Step 3: Create Progress Card
Post an initial progress card and capture the card ID for progressive updates:
progress = "| Script | Status | Deterministic | Output Matches |\n"
progress += "|--------|--------|---------------|----------------|\n"
for script in scripts:
progress += f"| `{script.name}` | pending | -- | -- |\n"
card_id = show(progress, title="Reproducibility Audit", study=STUDY)
Step 4: Execute Each Script
For each script in order:
-
Run 1 — Execute the script via the Bash tool: python scripts/NN_name.py from the output directory. Capture stdout/stderr and exit code. Record output files produced in data/ and plots/ (snapshot filenames and file hashes).
-
Run 2 — Execute the same script a second time. Capture the same information.
-
Check determinism — Compare output file hashes between Run 1 and Run 2. If all hashes match, the script is deterministic. If any differ, flag it.
-
Check claims — Look through the study's cards for any card whose title or content references this script's outputs (e.g., a card titled "Cohort" that shows a DataFrame likely came from 01_cohort_definition.py). Compare:
- Row counts: does the card's row count match the output parquet's row count?

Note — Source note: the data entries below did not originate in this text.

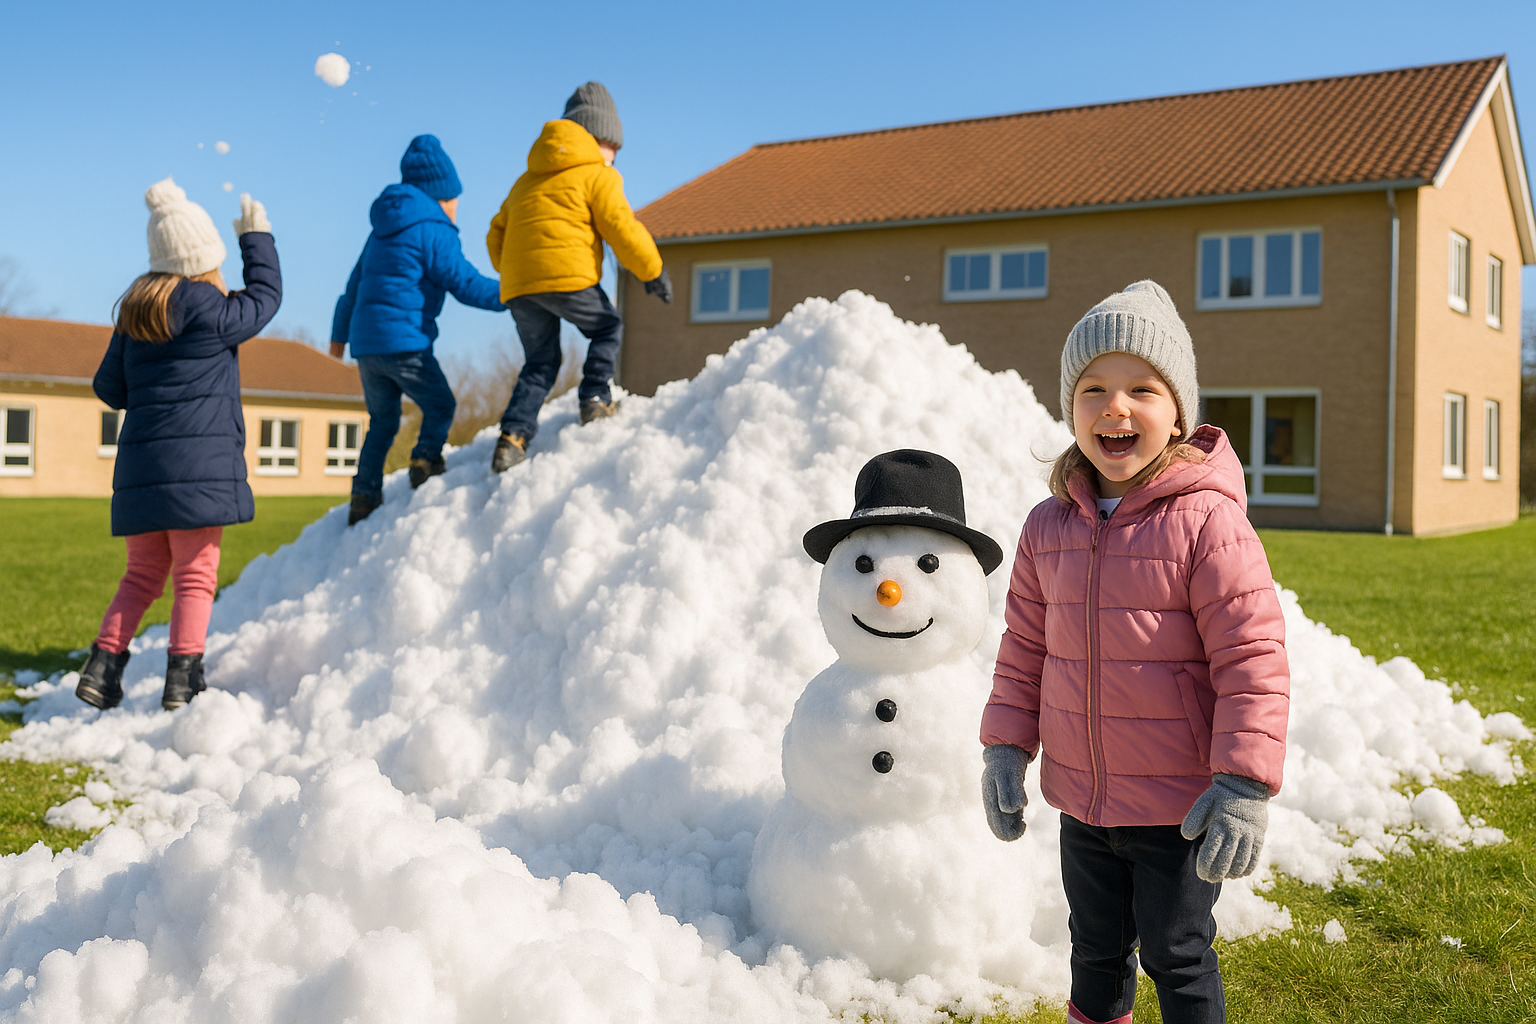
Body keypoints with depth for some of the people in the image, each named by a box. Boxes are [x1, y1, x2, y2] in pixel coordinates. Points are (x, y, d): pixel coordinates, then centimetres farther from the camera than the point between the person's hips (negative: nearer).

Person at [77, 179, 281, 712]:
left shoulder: (133, 311, 12)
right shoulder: (208, 308, -8)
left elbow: (109, 387, 14)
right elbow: (265, 298, 9)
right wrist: (257, 238, 21)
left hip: (138, 463, 6)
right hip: (199, 462, -6)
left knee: (143, 573, 15)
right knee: (196, 573, -1)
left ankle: (104, 663, 7)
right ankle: (183, 676, -4)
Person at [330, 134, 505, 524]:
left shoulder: (383, 230, 20)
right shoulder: (434, 232, -6)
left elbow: (354, 285, 26)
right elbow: (466, 285, -8)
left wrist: (340, 332, 35)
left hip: (365, 343, 8)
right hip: (403, 342, -8)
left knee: (382, 421, 15)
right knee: (440, 405, 8)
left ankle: (364, 498, 11)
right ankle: (426, 460, -12)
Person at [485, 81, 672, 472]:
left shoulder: (528, 179, 28)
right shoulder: (597, 176, 6)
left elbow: (496, 235, 27)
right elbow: (623, 229, -2)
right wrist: (654, 273, 6)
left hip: (518, 286, 6)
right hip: (566, 275, -6)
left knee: (540, 363, 14)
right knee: (607, 329, 18)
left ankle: (513, 435, -1)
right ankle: (595, 400, 4)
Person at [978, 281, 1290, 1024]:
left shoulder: (1207, 521, -17)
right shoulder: (1048, 526, 0)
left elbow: (1252, 657, -17)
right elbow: (1024, 648, 9)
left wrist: (1244, 783, -20)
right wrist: (1006, 748, 5)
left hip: (1180, 808, -5)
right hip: (1082, 802, 5)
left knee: (1178, 959, 12)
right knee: (1097, 949, 23)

- Key values: do summary statistics or counts mentioned in markdown cards match the actual outputs?
- If the card is a table, load the parquet and compare shape and column names.
- If you cannot link any card to a script's output, mark as "unverifiable".
-
Update progress card — After each script completes, update the card in-place:
progress = "| Script | Status | Deterministic | Output Matches |\n"

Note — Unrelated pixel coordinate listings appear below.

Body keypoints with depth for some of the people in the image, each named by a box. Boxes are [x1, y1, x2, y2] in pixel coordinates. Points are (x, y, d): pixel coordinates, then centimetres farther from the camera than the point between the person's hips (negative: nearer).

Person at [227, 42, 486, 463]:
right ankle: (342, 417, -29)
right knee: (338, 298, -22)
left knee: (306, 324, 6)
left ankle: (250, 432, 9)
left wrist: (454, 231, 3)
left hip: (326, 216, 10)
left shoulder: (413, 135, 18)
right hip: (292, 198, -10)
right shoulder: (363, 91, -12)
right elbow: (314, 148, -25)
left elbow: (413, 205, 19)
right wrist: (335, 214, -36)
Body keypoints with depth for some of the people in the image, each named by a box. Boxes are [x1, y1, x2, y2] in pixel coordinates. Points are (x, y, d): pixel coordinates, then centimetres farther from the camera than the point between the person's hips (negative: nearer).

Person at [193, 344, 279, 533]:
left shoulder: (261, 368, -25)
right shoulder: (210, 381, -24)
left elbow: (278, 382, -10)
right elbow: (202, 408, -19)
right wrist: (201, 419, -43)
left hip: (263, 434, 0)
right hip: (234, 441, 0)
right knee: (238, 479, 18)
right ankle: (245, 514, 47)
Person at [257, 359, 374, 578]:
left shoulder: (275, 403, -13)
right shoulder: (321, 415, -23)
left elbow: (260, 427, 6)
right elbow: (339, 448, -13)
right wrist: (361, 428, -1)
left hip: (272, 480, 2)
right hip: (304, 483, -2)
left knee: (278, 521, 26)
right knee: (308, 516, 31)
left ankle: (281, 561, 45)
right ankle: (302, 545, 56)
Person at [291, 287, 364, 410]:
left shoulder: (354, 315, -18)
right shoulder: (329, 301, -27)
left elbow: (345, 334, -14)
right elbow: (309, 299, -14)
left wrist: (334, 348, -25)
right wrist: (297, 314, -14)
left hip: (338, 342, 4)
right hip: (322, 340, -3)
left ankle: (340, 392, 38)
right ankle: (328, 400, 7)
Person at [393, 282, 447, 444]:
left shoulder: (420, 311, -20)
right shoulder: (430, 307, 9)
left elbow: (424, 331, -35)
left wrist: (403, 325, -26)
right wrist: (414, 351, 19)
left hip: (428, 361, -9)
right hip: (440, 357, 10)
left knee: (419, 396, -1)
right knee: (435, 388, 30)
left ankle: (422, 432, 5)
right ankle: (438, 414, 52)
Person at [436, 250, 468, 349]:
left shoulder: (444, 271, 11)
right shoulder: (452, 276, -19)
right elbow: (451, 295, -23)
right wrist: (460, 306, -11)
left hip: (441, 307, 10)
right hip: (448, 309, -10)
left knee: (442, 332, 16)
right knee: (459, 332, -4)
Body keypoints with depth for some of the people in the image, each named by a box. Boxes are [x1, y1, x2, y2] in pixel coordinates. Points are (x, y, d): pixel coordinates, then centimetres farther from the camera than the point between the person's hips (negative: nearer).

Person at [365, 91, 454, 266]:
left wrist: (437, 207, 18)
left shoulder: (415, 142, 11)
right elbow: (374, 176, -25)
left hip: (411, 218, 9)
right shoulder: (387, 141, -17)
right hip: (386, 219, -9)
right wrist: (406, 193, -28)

progress += "|--------|--------|---------------|----------------|\n"
for entry in results:
progress += f"| `{entry['script']}` | {entry['status']} | {entry['deterministic']} | {entry['matches']} |\n"
for script in remaining:
progress += f"| `{script.name}` | pending | -- | -- |\n"
show(progress, title="Reproducibility Audit", replace=card_id, study=STUDY)

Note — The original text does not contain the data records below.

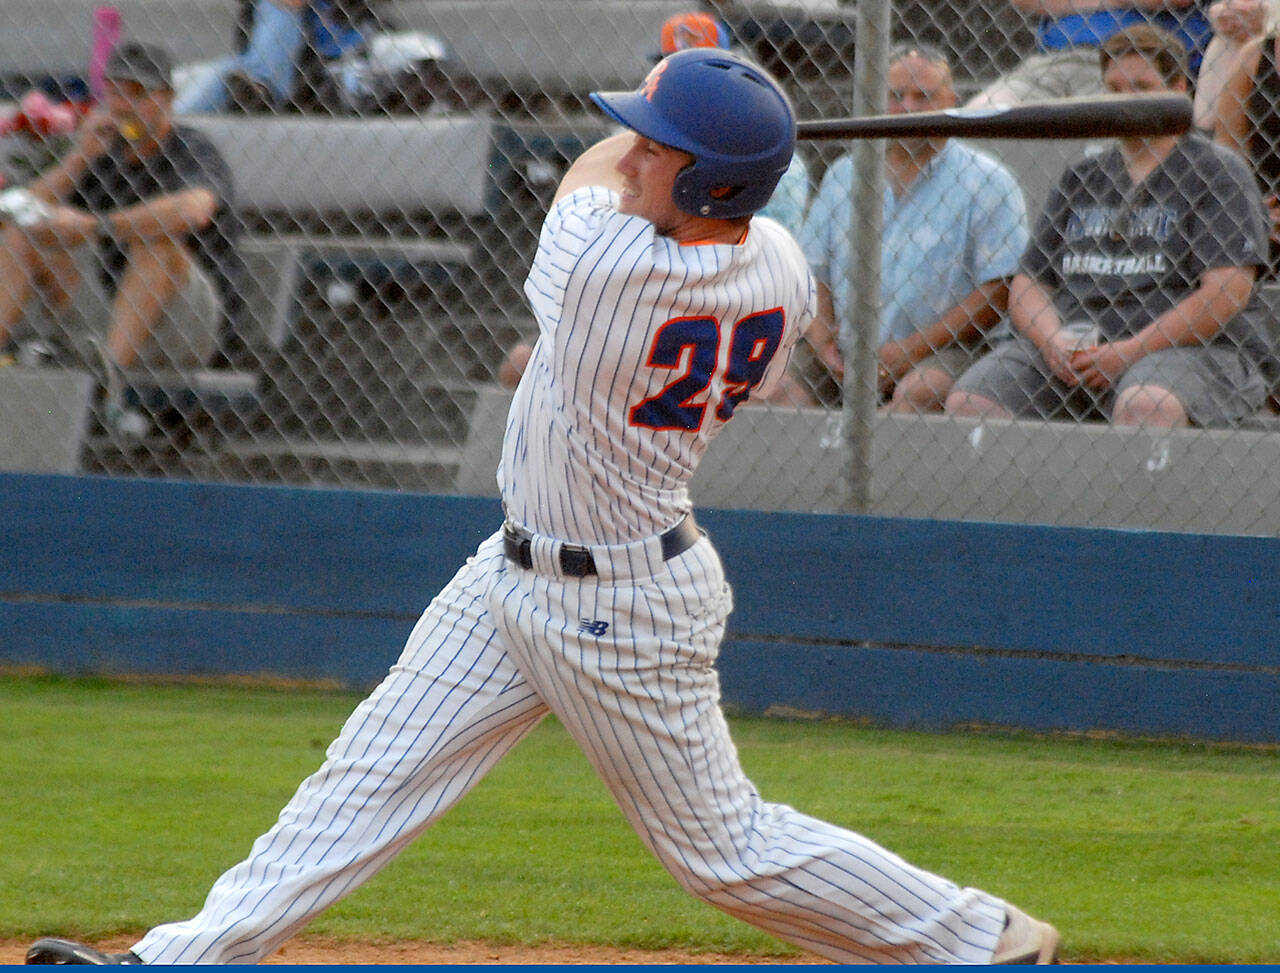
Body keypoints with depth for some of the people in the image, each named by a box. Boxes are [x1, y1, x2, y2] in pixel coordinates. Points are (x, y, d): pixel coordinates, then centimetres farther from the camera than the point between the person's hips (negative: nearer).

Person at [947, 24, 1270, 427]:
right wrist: (1052, 341, -4)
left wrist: (1129, 352, -14)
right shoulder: (1082, 177, 22)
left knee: (1145, 405, -40)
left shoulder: (1217, 172, 4)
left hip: (1184, 347, -5)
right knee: (967, 402, -19)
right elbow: (1028, 283, 20)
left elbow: (1227, 292, -7)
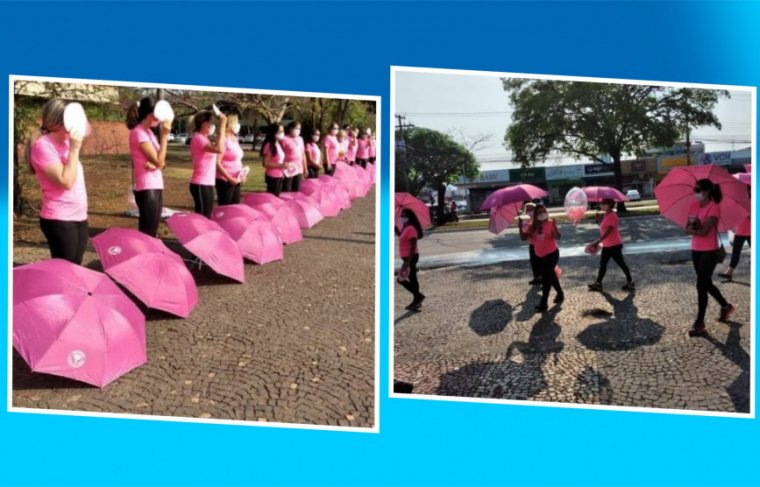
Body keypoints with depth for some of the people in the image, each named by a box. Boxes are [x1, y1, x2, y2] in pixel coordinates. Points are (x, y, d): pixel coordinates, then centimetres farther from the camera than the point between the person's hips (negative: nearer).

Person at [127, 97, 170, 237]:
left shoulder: (149, 132, 13)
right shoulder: (138, 133, -14)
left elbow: (161, 162, 12)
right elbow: (158, 161, -17)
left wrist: (155, 165, -11)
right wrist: (164, 136, -15)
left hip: (156, 186, 9)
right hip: (146, 188, -9)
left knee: (152, 231, 11)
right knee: (147, 231, -7)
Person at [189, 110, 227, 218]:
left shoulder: (203, 138, 16)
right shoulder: (198, 138, -15)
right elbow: (219, 149, -28)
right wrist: (222, 126, -25)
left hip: (207, 184, 10)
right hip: (200, 185, -10)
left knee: (207, 217, 12)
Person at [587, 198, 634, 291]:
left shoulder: (612, 216, -22)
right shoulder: (606, 215, 8)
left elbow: (607, 232, -28)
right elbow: (602, 228, 11)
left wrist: (597, 242, -33)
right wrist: (598, 218, -2)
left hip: (614, 245, -10)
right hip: (607, 245, 10)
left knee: (620, 263, 1)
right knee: (602, 264, 12)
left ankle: (630, 282, 13)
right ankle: (598, 284, 18)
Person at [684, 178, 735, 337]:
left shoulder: (714, 208, -17)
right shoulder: (694, 206, 5)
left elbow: (704, 231, -23)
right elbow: (686, 229, 2)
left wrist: (691, 229, -7)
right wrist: (695, 227, -18)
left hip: (709, 252, -8)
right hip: (696, 251, 8)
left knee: (701, 286, -8)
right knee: (706, 283, 18)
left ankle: (700, 323, -3)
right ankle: (726, 306, 40)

Step 5: Write REPRODUCIBILITY.md
Save a full report to output_dir / "REPRODUCIBILITY.md" with:
# Reproducibility Report
**Study:** <study-label>
**Date:** <ISO date>
**Scripts audited:** N
## Summary
| Script | Status | Deterministic | Output Matches |
|--------|--------|---------------|----------------|
| `01_cohort_definition.py` | pass | yes | yes |
| `02_baseline.py` | pass | yes | unverifiable |
| ... | ... | ... | ... |
## Verdict
X/Y scripts pass, Z/Y deterministic, W/Y claims verified, V unverifiable.
## Details
### 01_cohort_definition.py
- **Status:** pass
- **Deterministic:** yes — output hashes identical across runs
- **Output matches:** yes — cohort.parquet has 4238 rows, card "Cohort" shows 4238 rows
- **Outputs:** data/cohort.parquet (sha256: abc123...)
### 02_baseline.py
...
## Non-Deterministic Scripts
[List any scripts that produced different outputs across runs, with details on what differed.]
## Unverifiable Claims
[List any cards whose claims could not be traced back to a script output.]
## Failures
[List any scripts that failed to execute, with error messages.]
Step 6: Final Card Update
Update the progress card one last time with the verdict line appended:
verdict = f"\n**Verdict:** {pass_count}/{total} scripts pass, {det_count}/{total} deterministic, {match_count}/{total} claims verified, {unverifiable_count} unverifiable."
show(progress + verdict, title="Reproducibility Audit", replace=card_id, study=STUDY)
Critical Implementation Notes
-
Always run from the output directory. Scripts use Path(__file__).resolve().parent.parent to find data/ and plots/, so the working directory must be output_dir.
-
Hash comparison for determinism. Use SHA-256 hashes of output files, not content comparison. For parquet files, hash the file bytes. Some non-determinism is acceptable in floating-point edge cases — note it but don't fail the script.
-
Claim matching is best-effort. Not every card will map cleanly to a script. Use title keywords, output filenames, and row counts as heuristics. Mark anything ambiguous as "unverifiable" rather than guessing.
-
Do not modify scripts. This is an audit — run scripts as-is. If a script fails, record the failure and move on. (You are working in a sandbox copy; the original study files are safe.)
-
Use study=STUDY on every show() call. This keeps audit cards grouped with the study being audited.
-
Progressive updates use replace=card_id. The first show() returns a DisplayHandle (string-like card ID). Pass it as replace= to update the same card.